Сквозь листву, чуть заметно, виднелась какая-то темная фигура. Конечно, это был папуас.
Скотт дал знак всем соблюдать тишину и стал осторожно подкрадываться к дереву. Но Брук не выдержал и выстрелил.
– Что вы сделали?! – крикнул Скотт.
Послышалось шуршание листвы, треск сучьев, и черное тело грохнулось на землю.
– Что вы сделали? – с упреком повторил Скотт. – Какая необходимость была в этом?
Все стояли опустив головы, даже Брук почувствовал, что поступил нехорошо. Через секунду он пришел в себя и попытался оправдаться:
– А зачем он следил за нами? Ведь он мог пустить в нас отравленную стрелу.
– Мы сняли бы его одним выстрелом, – сказал Скотт, – раз уж заметили, – он для нас не опасен. А теперь случившееся пойдет нам во вред. Дикари по всей реке придут в ярость. Подумайте, сколько будет нам хлопот. Нехорошо, мистер Брук!
Хануби в это время пошел в кусты, где упало тело.
– Сюда! Скорее! – вдруг закричал он со смехом.
Все подбежали – и тоже не могли удержаться от хохота.
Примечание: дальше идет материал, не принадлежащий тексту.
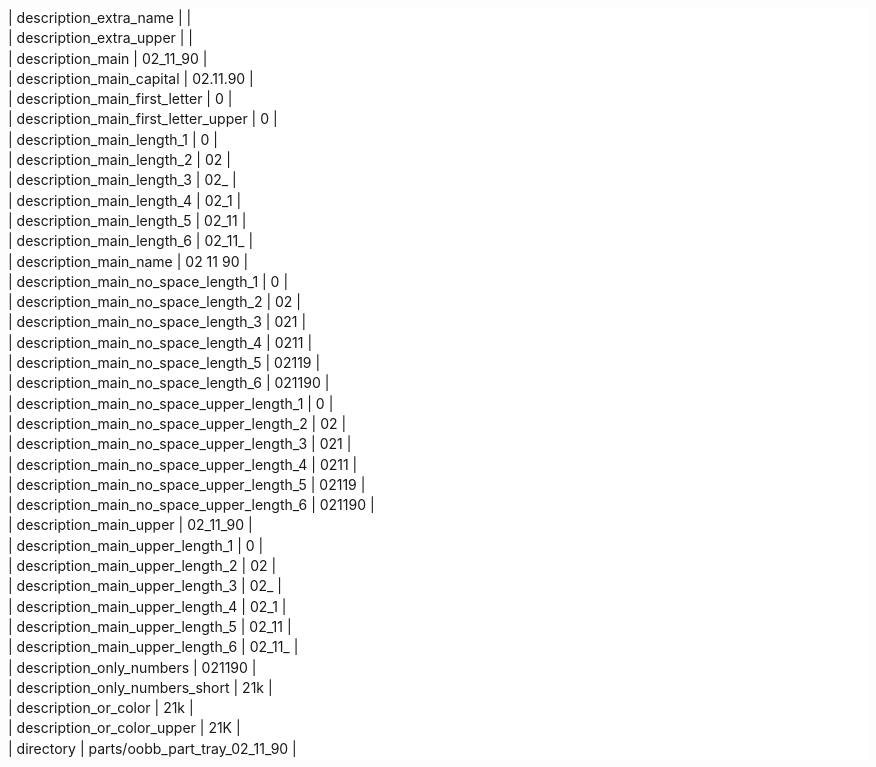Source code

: | description_extra_name |  |  
| description_extra_upper |  |  
| description_main | 02_11_90 |  
| description_main_capital | 02.11.90 |  
| description_main_first_letter | 0 |  
| description_main_first_letter_upper | 0 |  
| description_main_length_1 | 0 |  
| description_main_length_2 | 02 |  
| description_main_length_3 | 02_ |  
| description_main_length_4 | 02_1 |  
| description_main_length_5 | 02_11 |  
| description_main_length_6 | 02_11_ |  
| description_main_name | 02 11 90 |  
| description_main_no_space_length_1 | 0 |  
| description_main_no_space_length_2 | 02 |  
| description_main_no_space_length_3 | 021 |  
| description_main_no_space_length_4 | 0211 |  
| description_main_no_space_length_5 | 02119 |  
| description_main_no_space_length_6 | 021190 |  
| description_main_no_space_upper_length_1 | 0 |  
| description_main_no_space_upper_length_2 | 02 |  
| description_main_no_space_upper_length_3 | 021 |  
| description_main_no_space_upper_length_4 | 0211 |  
| description_main_no_space_upper_length_5 | 02119 |  
| description_main_no_space_upper_length_6 | 021190 |  
| description_main_upper | 02_11_90 |  
| description_main_upper_length_1 | 0 |  
| description_main_upper_length_2 | 02 |  
| description_main_upper_length_3 | 02_ |  
| description_main_upper_length_4 | 02_1 |  
| description_main_upper_length_5 | 02_11 |  
| description_main_upper_length_6 | 02_11_ |  
| description_only_numbers | 021190 |  
| description_only_numbers_short | 21k |  
| description_or_color | 21k |  
| description_or_color_upper | 21K |  
| directory | parts/oobb_part_tray_02_11_90 |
Даже Скотт хохотал – может, впервые в жизни. Вместо папуаса под деревом лежал кенгуру, так называемый лазящий кенгуру, какой водится только на Новой Гвинее.
– Ну и страна! – процедил сквозь зубы Брук. – Все здесь шиворот-навыворот: люди похожи на зверей, а звери на людей. Что ж, слава богу… А на папуасов мы еще успеем поохотиться.
С шутками и смехом все вернулись на катер. Там, услышав выстрелы, начали было тревожиться. Убитого кенгуру хватило на два дня.
На третий день под вечер пристали к небольшому островку. Богатая растительность, сухой высокий берег – все здесь было очень удобно для стоянки.
Приятно выбраться на твердую землю и походить по ней, разминая ноги, затекшие от продолжительного сидения. Разложили костер и решили ночевать прямо на берегу, так как на катере было тесно. Только два англичанина и грек отправились спать в каюту.
На ночь, как всегда, выставили стражу, но место было надежное, и часовой сам заснул раньше других.
Чунг Ли лежал под высоким деревом, в десяти шагах от костра, прислушивался к журчанию воды и думал о том, где сейчас находится его брат и встретятся ли они с ним когда-нибудь… А может, его уже нет в живых. Как жаль, что он опоздал всего на четыре дня!
Все спали. Костер погас. Где-то далеко завыла собака. Значит, там жилье. А может, это дикая собака, их много водится на Новой Гвинее?
Файлу, проснувшись на мгновение, перевернулся на другой бок, и в этот момент ему показалось, что возле Чунг Ли мелькнула какая-то тень. Он приподнял голову, протер глаза – ничего. Однако малаец не поленился встать, подошел к Чунг Ли. Оказалось, тот спит, как убитый. Файлу обошел кругом, прислушался – ни звука. Тогда он успокоился: наверное, со сна показалось. – Подкинул в огонь дров, улегся и спокойно уснул.